According to the United States Census Bureau, the CDP has a total area of 0.7 sqmi, of which 0.6 sqmi is land and 1.52% is water.

==Demographics==

As of the 2010 census, the CDP was 91.1% Non-Hispanic White, 3.1% Black or African American, 0.4% Native American and Alaskan Native, 1.2% Asian, 0.9% were Some Other Race, and 1.4% were two or more races. 3.2% of the population were of Hispanic or Latino ancestry.

At the 2000 census there were 2,205 people, 803 households, and 595 families living in the CDP. The population density was 3,395.2 PD/sqmi. There were 830 housing units at an average density of 1,278.0 /sqmi. The racial makeup of the CDP was 93.24% White, 3.40% African American, 0.23% Native American, 1.13% Asian, 0.82% from other races, and 1.18% from two or more races. Hispanic or Latino of any race were 2.31%.

There were 803 households, 44.1% had children under the age of 18 living with them, 62.3% were married couples living together, 9.5% had a female householder with no husband present, and 25.9% were non-families. 20.4% of households were made up of individuals, and 2.7% were one person aged 65 or older. The average household size was 2.75 and the average family size was 3.21.

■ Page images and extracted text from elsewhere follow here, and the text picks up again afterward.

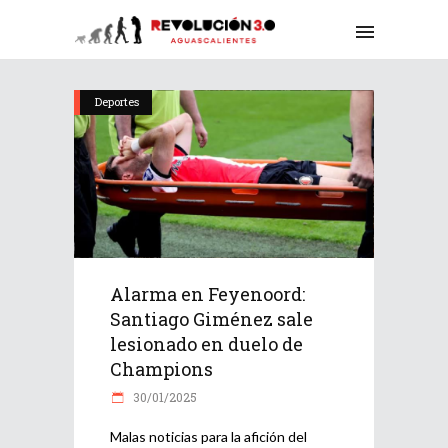
Deportes
Alarma en Feyenoord:
Santiago Giménez sale
lesionado en duelo de
Champions
30/01/2025
Malas noticias para la afición del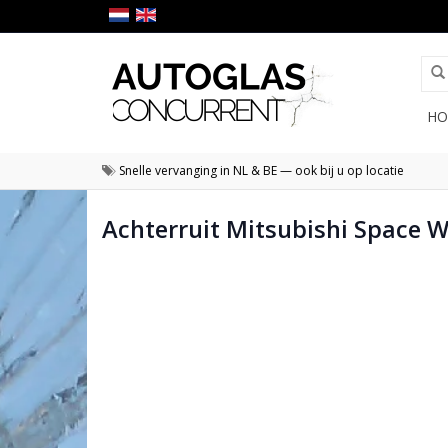
HO
Snelle vervanging in NL & BE — ook bij u op locatie
Achterruit Mitsubishi Space 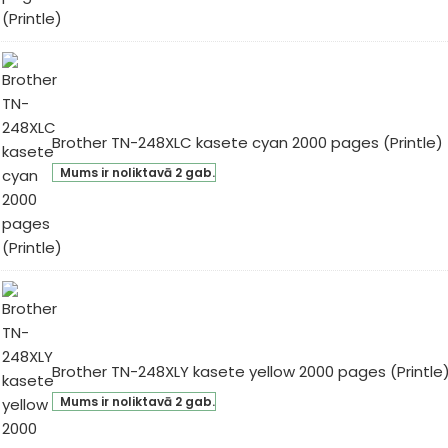
sete
00
ges
intle)
Brother TN-248XLC kasete cyan 2000 pages (Printle)
ther
Mums ir noliktavā 2 gab.
-
8XLC
sete
an
00
ges
intle)
Brother TN-248XLY kasete yellow 2000 pages (Printle
ther
Mums ir noliktavā 2 gab.
-
XLY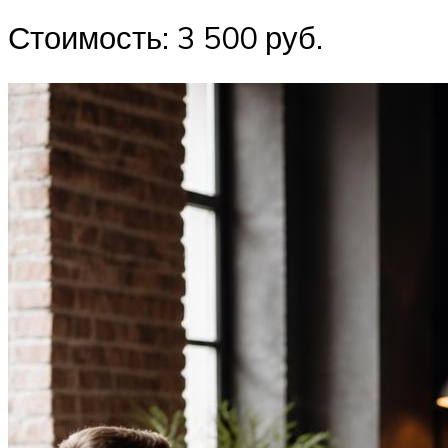
Стоимость: 3 500 руб.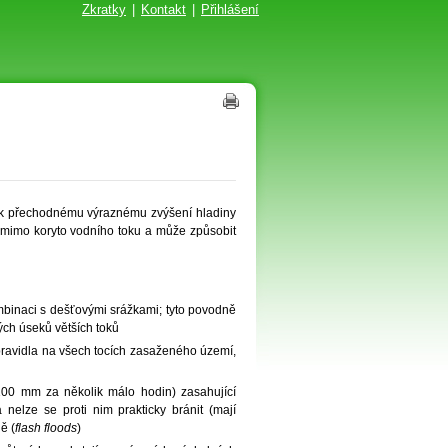
Zkratky
|
Kontakt
|
Přihlášení
 k přechodnému výraznému zvýšení hladiny
í mimo koryto vodního toku a může způsobit
binaci s dešťovými srážkami; tyto povodně
ých úseků větších toků
zpravidla na všech tocích zasaženého území,
 100 mm za několik málo hodin) zasahující
elze se proti nim prakticky bránit (mají
ě (
flash floods
)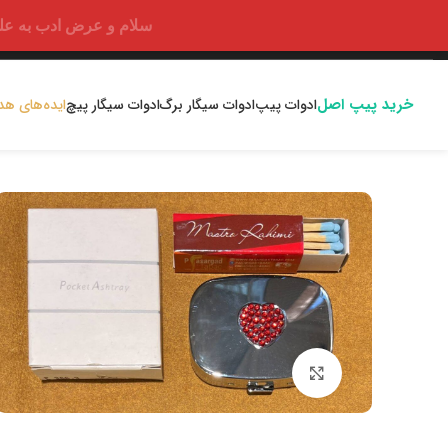
سلام و عرض ادب به علت اختلالا
خرید پیپ اصل
ادوات پیپ
ادوات سیگار برگ
ادوات سیگار پیچ
ایده‌های هد
بزرگنمایی تصویر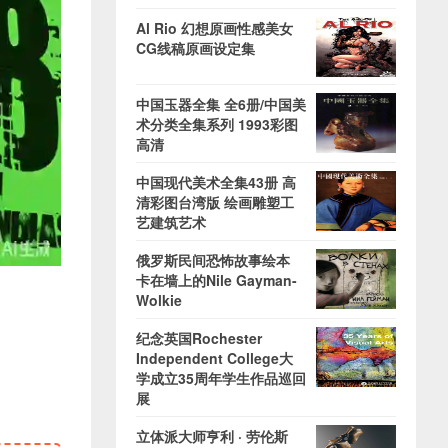
Al Rio 幻想原画性感美女
CG线稿原画设定集
中国玉器全集 全6册/中国美
术分类全集系列 1993彩图
高清
中国现代美术全集43册 高
清彩图台湾版 绘画雕塑工
艺建筑艺术
俄罗斯民间恐怖故事绘本
卡在墙上的Nile Gayman-
Wolkie
纪念英国Rochester
Independent College大
学成立35周年学生作品巡回
展
立体派大师亨利 · 劳伦斯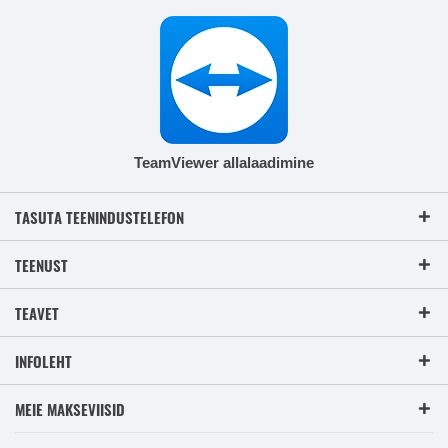
TeamViewer allalaadimine
TASUTA TEENINDUSTELEFON
TEENUST
TEAVET
INFOLEHT
MEIE MAKSEVIISID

The age distribution was 30.8% under the age of 18, 5.8% from 18 to 24, 41.8% from 25 to 44, 16.1% from 45 to 64, and 5.5% 65 or older. The median age was 33 years. For every 100 females, there were 94.3 males. For every 100 females age 18 and over, there were 91.6 males.

The median household income was $60,350 and the median family income was $72,500. Males had a median income of $45,607 versus $35,259 for females. The per capita income for the CDP was $25,690. About 2.7% of families and 4.1% of the population were below the poverty line, including 4.6% of those under age 18 and 7.0% of those age 65 or over.

Historical population
| Census | Pop. | Note | %± |
|---|---|---|---|
| 1990 | 1,365 |  | — |
| 2000 | 2,205 |  | 61.5% |
| 2010 | 2,259 |  | 2.4% |
| 2020 | 2,338 |  | 3.5% |

==Business==
Spring Mount is dominated by the local Spring Mountain Ski Area. Owned by Ski Shops Buckman's Inc., the ski slope provides the closest access to skiing from the Philadelphia metropolitan area. The town contains one bar and one pizza shop.

==Education==
The CDP is in the Perkiomen Valley School District.